━━ Document section

[slurm-users] Time spent in PENDING/Priority

Oren Shani oren.shani at mail.huji.ac.il
Sun Dec 10 05:31:47 UTC 2023


Hi Chip,

As others already answered, there is no full solution for this problem,
because SLURM does not record the breakdown of the wait time into the
various states and causes of waiting. As far as I know, the best thing you
can do is to consider just StartTime - EligableTime as the actual wait
time. You are correct that this still includes some expected waiting but
this expected waiting time is usually very short. So what I do, is to look
for jobs that have a relatively long period between EligableTime and
StartTime, and then I try to correlate that with other factors, such as how
much free resources were available at that time.

I hope that helps,

Oren

On Thu, Dec 7, 2023 at 10:12 PM Chip Seraphine <cseraphine at drwholdings.com>
wrote:

> Hi all,
>
> I am trying to find some good metrics for our slurm cluster, and want it
> to reflect a factor that is very important to users—how long did they have
> to wait because resources were unavailable.  This is a very key metric for
> us because it is a decent approximation of how much life could be improved
> if we had more capacity, so it’d be an important consideration when doing
> growth planning, setting user expectations, etc.  So we are specifically
> interested in how long jobs were in the PENDING state for reason Priority.

━━━━

■ Job
Translate this sentence from the Slurm wait-time thread into Spanish: "You are correct that this still includes some expected waiting but this expected waiting time is usually very short."

━━ Given data

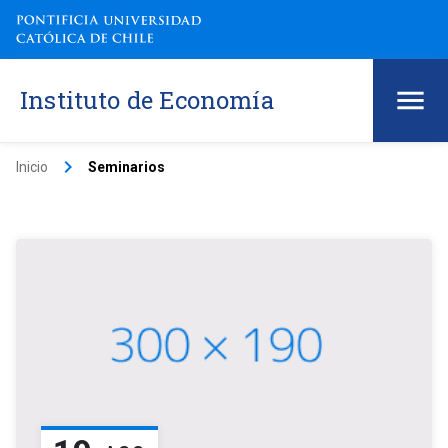
Instituto de Economía
keyboard_arrow_right
Inicio
Seminarios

━━━━

■ Response below
Tienes razón en que esto aún incluye cierta espera prevista, pero ese tiempo de espera previsto suele ser muy breve.